The GDP growth scam

November 12, 2025

by IBON Foundation

The Marcos Jr administration is about to miss its full-year economic growth targets for the third year in a row, reducing official projections to statistical fan fiction. Philippine growth is disturbingly exclusionary – and if most Filipinos don’t feel the benefits of growth, it’s worse when even that growth is fading.

The economy has grown by an average quarterly rate of 5.7% since Pres. Marcos took office in July 2022. Yet despite this, there are two million more self-rated poor Filipino families (now reaching 14.2 million, or 50% of total families) and 3.3 million more hungry families (now reaching 6.2 million, or 22%).

Wishful thinking

The president apparently believes that target growth for the year will be achieved because of holiday spending and exports. Pres. Marcos is entitled to be hopeful but, being president, the economy and the increasing majority of Filipinos who are poor and vulnerable deserve more than false hope – they deserve action.

The latest growth targets are set at 5.5-6.5% for 2025, according to the latest assumptions of the Development Budget Coordination Committee (DBCC).
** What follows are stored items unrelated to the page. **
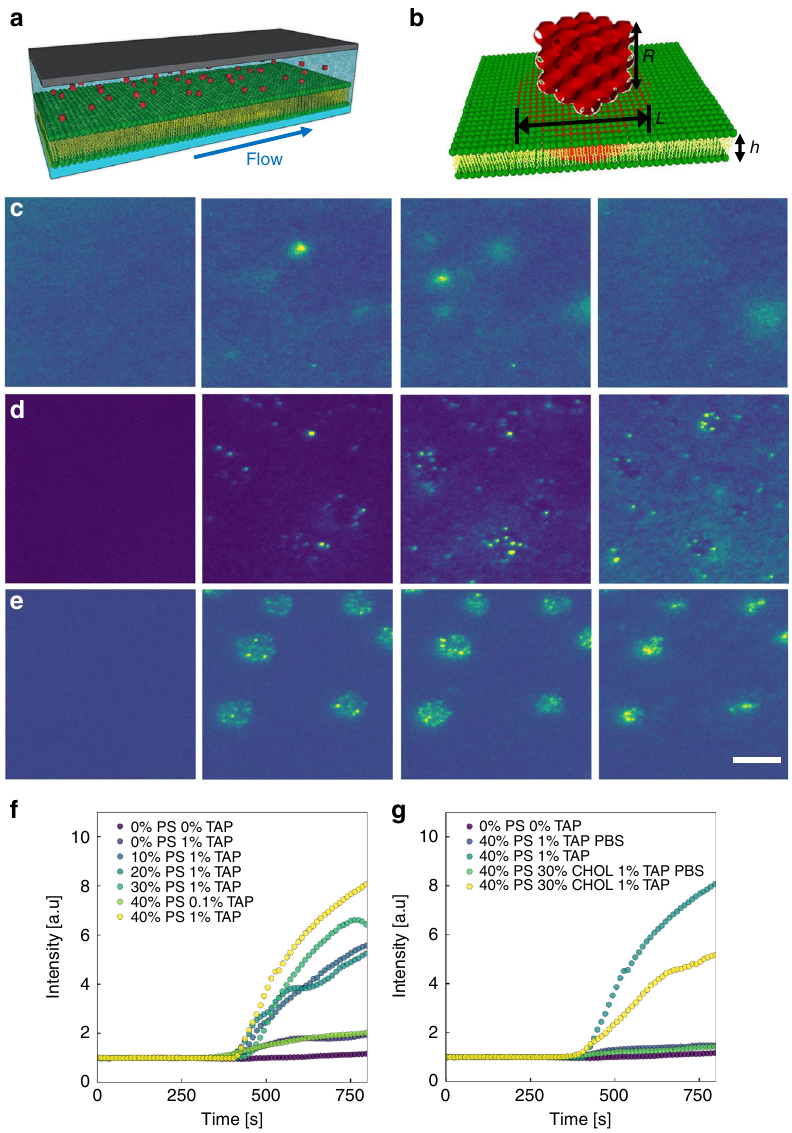
Fig. 2 Cubosome fusion into lipid bilayer under fl ow. a Illustration of cubosomes in fl ow above SLB. b Illustration of single cubosome above SLB. The interacting system is described by the cubosome length R , increasing fl uorescent footprint L and bilayer height h . c TIRF snapshots highlight successive fusion events of MO cubosomes with DOPC bilayer. d TIRF snapshots highlight successive fusion events of 1% DOTAP cubosomes with 40% DOPS bilayer. e TIRF snapshots highlight successive fusion events of 1% DOTAP cubosomes with 40% DOPS bilayer in PBS. Scale bar = 5 µ m. f The total fl uorescence signal recorded for cubosome introductions with various lipid compositions. g The total fl uorescence signal recorded for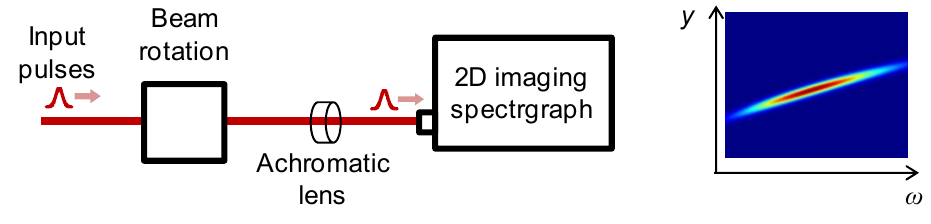
Figure 13. Schematic diagram for measuring the propagation direction angular dispersion. Beam Input rotation pulses 2D imaging spectrgraph Achromatic lens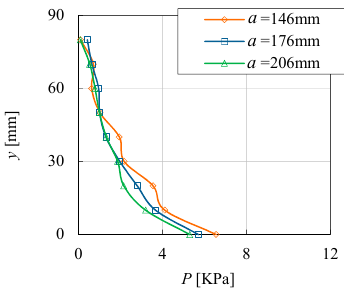
J. Mar. Sci. Eng. 2020 , 8 , x FOR PEER REVIEW Figure 9. Horizontal displacement at the top of structure under different water–structure Figure 9. Horizontal displacement at the top of structure under di ff erent water–structure displacement. displacement.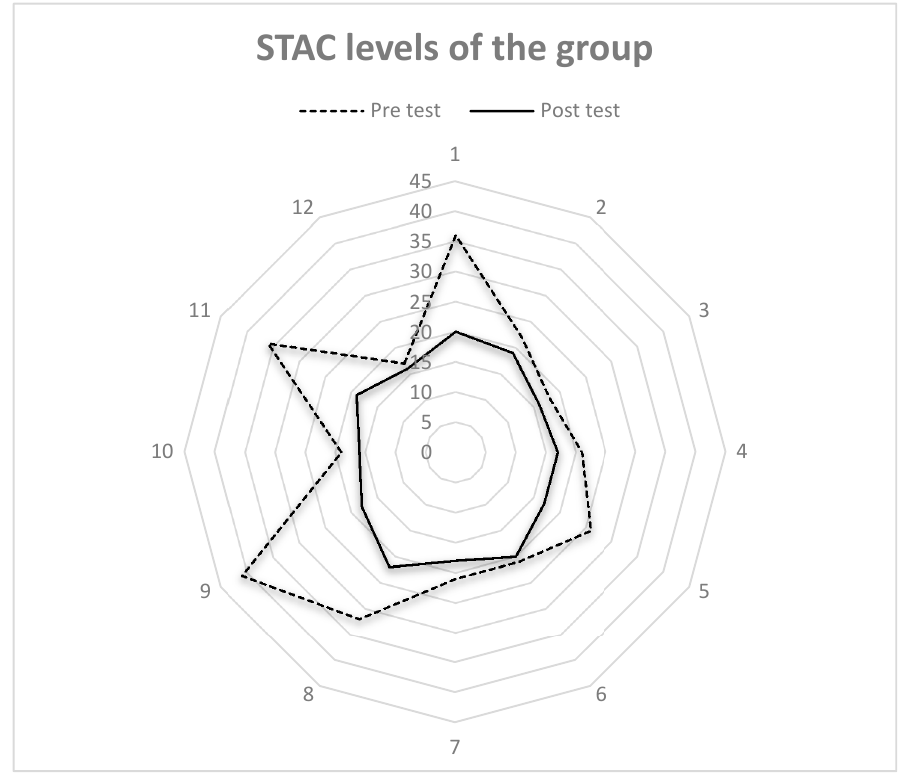
Figure 3. Spiderweb of experimental group subjects’ pre- and post- scores obtained in the FES-I. The personal Body Mass Index data (BMI) has been correlated through the Pearson correlation coefficient, with the results obtained in the measurements made on the fear of falling syndrome (STAC), and no significant statistical differences were found for this variable (pre-test r = 0.962 y con el post-test r = 0.844).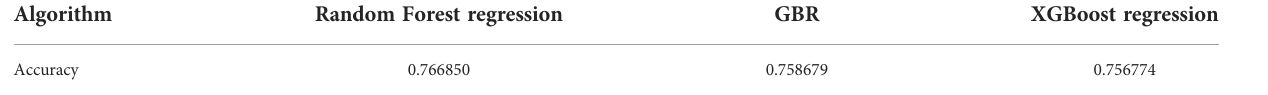
TABLE 5 Final prediction accuracy.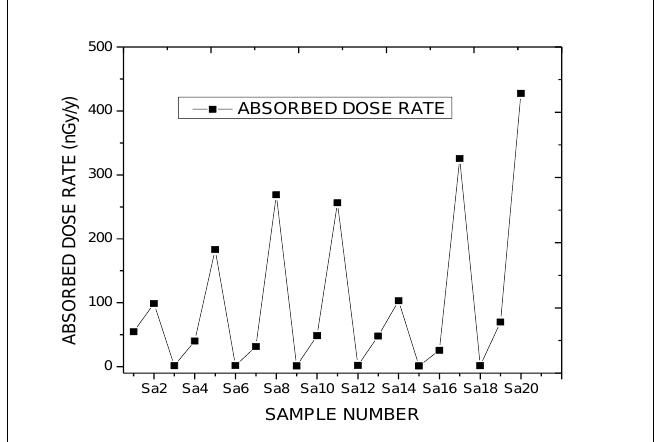
Figure 3: A Line Graph Showing Absorbed Dosed Rate for the Collected Samples.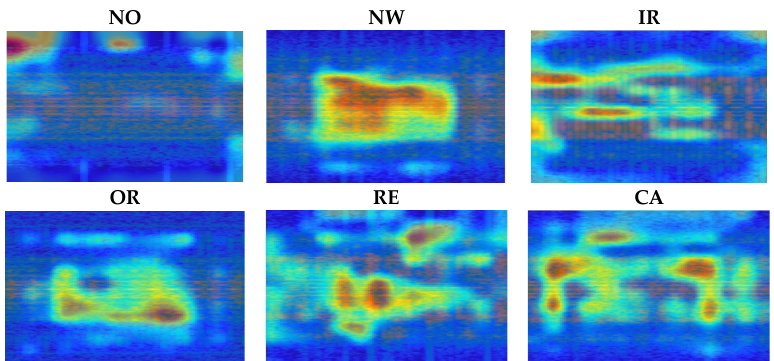
Figure 19. Examples of the generated Grad-CAM activation maps for the STFT-based vibration images produced from the bearing vibration signals with six health conditions in Figure 18.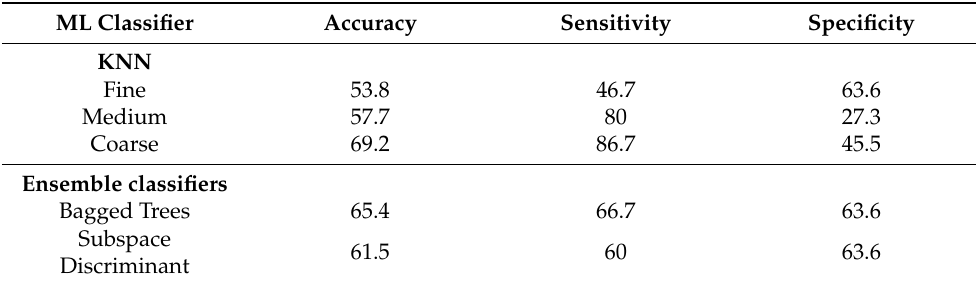
Table 2. Accuracy, sensitivity, and specificity (expressed as percentage) of the ML classifiers investi- gated. The best performances are highlighted in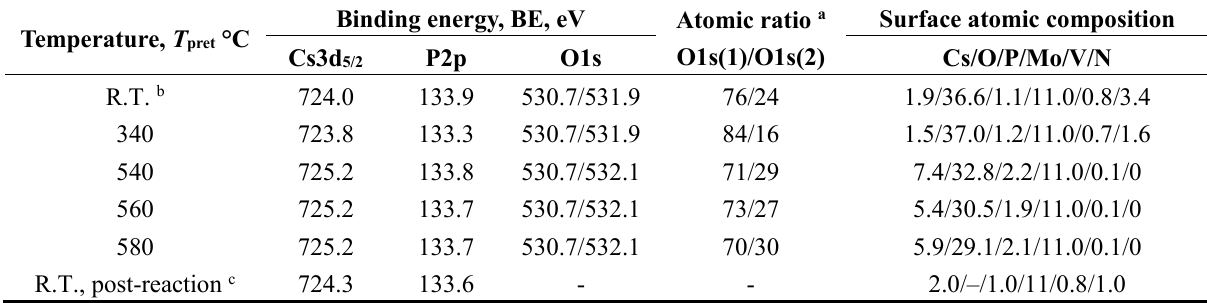
Table 3. Binding energy and surface atomic composition of 40 APMV/CPM pretreated under isobutane at various temperatures.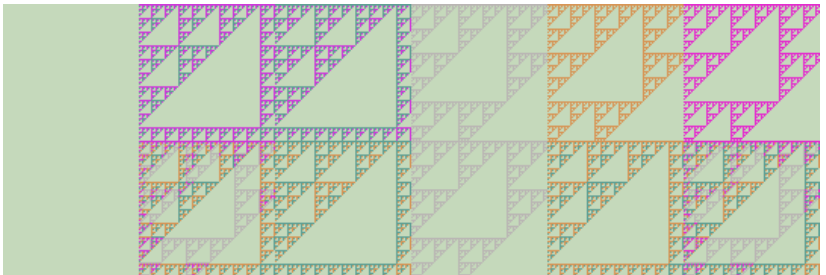
Figure 7. Standard sets of 90 × 90 image patterns associated to the dihedral group ( top ) and the abelian group ( bottom ) of order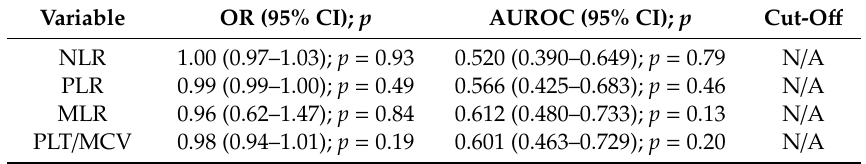
Table 6. Mortality prediction in patients with septic shock by investigated indices in bivariate analyses. Variable OR (95% CI); p AUROC (95% CI); p Cut-O ff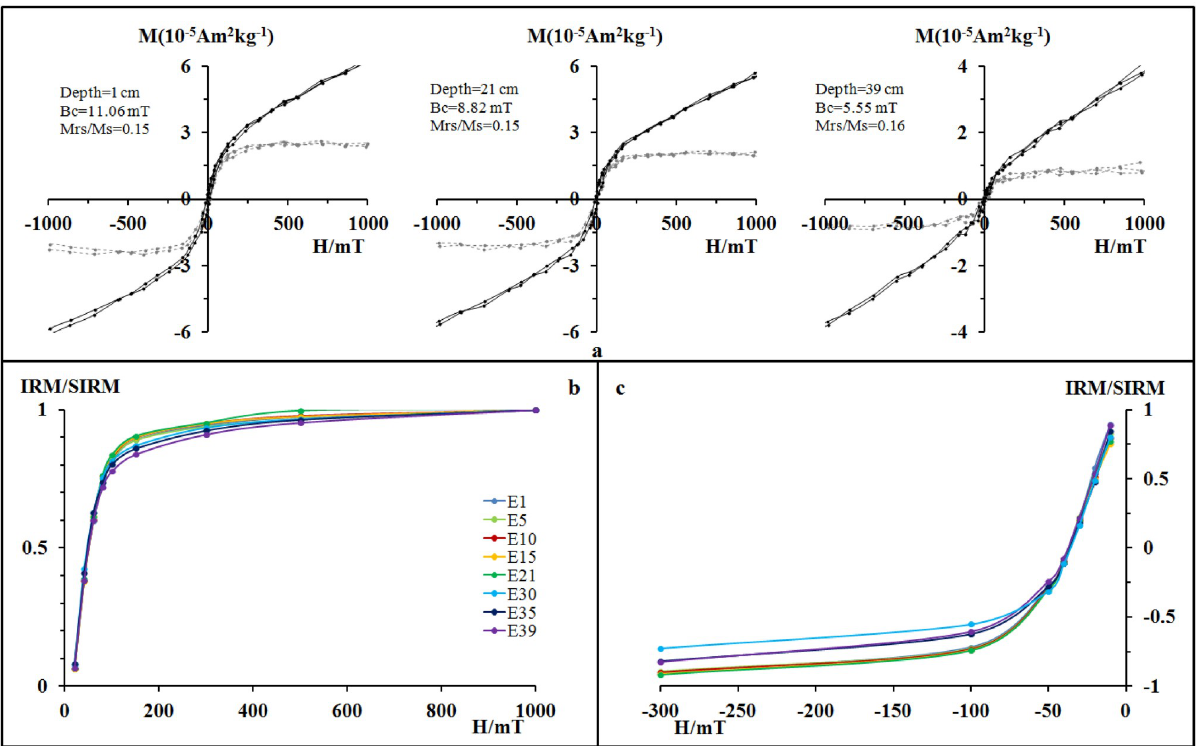
Fig 3. Magnetic hysteresis loops (a) (the black lines indicate the original curves, and the grey lines indicate the slope-corrected curves), IRM acquisition curves (b), and backfield curves (c) of pilot samples. The numbers after E indicate the depth in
Gross domestic product (GDP) growth slowed to just 4% in the third quarter of 2025 – the slowest in 14 years (not counting the pandemic lockdowns) – making the economy grow just 5% in the first three quarters of the year. The economy needs 7% growth in the fourth quarter to reach the low-end target.

Hoping for a burst in holiday spending is clutching at straws. Household consumption growth in the third quarter is already at its slowest in 15 years, except for during the severe pandemic lockdowns. The Palace also seems unaware that it’s a coin toss whether or not growth will be faster in the fourth quarter from the third quarter. In the last 25 years, growth slowed or was just the same for 12 of those years and faster in just 13 of those years – and there was certainly never anything near the three (3) percentage point surge needed to meet the low end of the growth target for the year.

Exports are much more volatile but the protracted global slowdown does not give much optimism for a substantial surge. Even if exports increase, the country’s exports are so import-dependent that this would be offset by a corresponding spike in imports (because net exports are computed as exports minus imports). In any case, the World Trade Organization (WTO) projects merchandise trade growth to slow from 2.8% last year to 2.4% in 2025 and then just 0.5% next year.

The government fails to understand that the third quarter slowdown is not just from sudden audit pressure in the wake of corruption scandals to avoid leaving paper trails of irregularities. If anything, its’s more fundamentally due to weakening household spending because of worsening joblessness, informality and low incomes.

Better economics

The problem isn’t just apparent overdependence on corruption-driven infrastructure spending but the lack of real structural reform that sustainably boosts domestic aggregate demand. This can be achieved by raising wages, expanding social services, and building real Filipino industries. A wage hike, a wealth tax, and a genuine industrial policy would do far more for meaningful and genuinely inclusive growth and confidence than empty reassurances.

The obsession with GDP growth is actually a huge problem in itself. Instead of headline GDP targets, the government should be setting goals and measuring things that really matter like growth in real wages and family incomes, universal access to health, education and housing, real-time cuts in poverty and inequality, food security and Filipino industrial development, and environmental balance and climate resilience.

Growing millions of poor and hungry Filipinos will attest that GDP growth that doesn’t improve their lives is useless. For instance, GDP doesn’t distinguish between Php100 billion spent on corruption-wracked flood control projects and Php100 billion in health services.

So why does the government keep chasing GDP targets? It doesn’t measure the quality of life of the majority but it does reflect the prosperity of corrupt politicians and contractors, of rent-seeking oligarchs and exploitative billionaires, and of investors circulating their money in the economy – so, there’s why.

If the government really cared about people, it would stop obsessing with GDP targets as if they were ends in themselves and focus instead on industrializing the economy and providing the social services and protection so needed by every Filipino.

But it seems that it doesn’t. Filipinos deserve much more – an economy that delivers decent work, fair incomes, and basic needs not one propped up by pork, propaganda, and wishful thinking.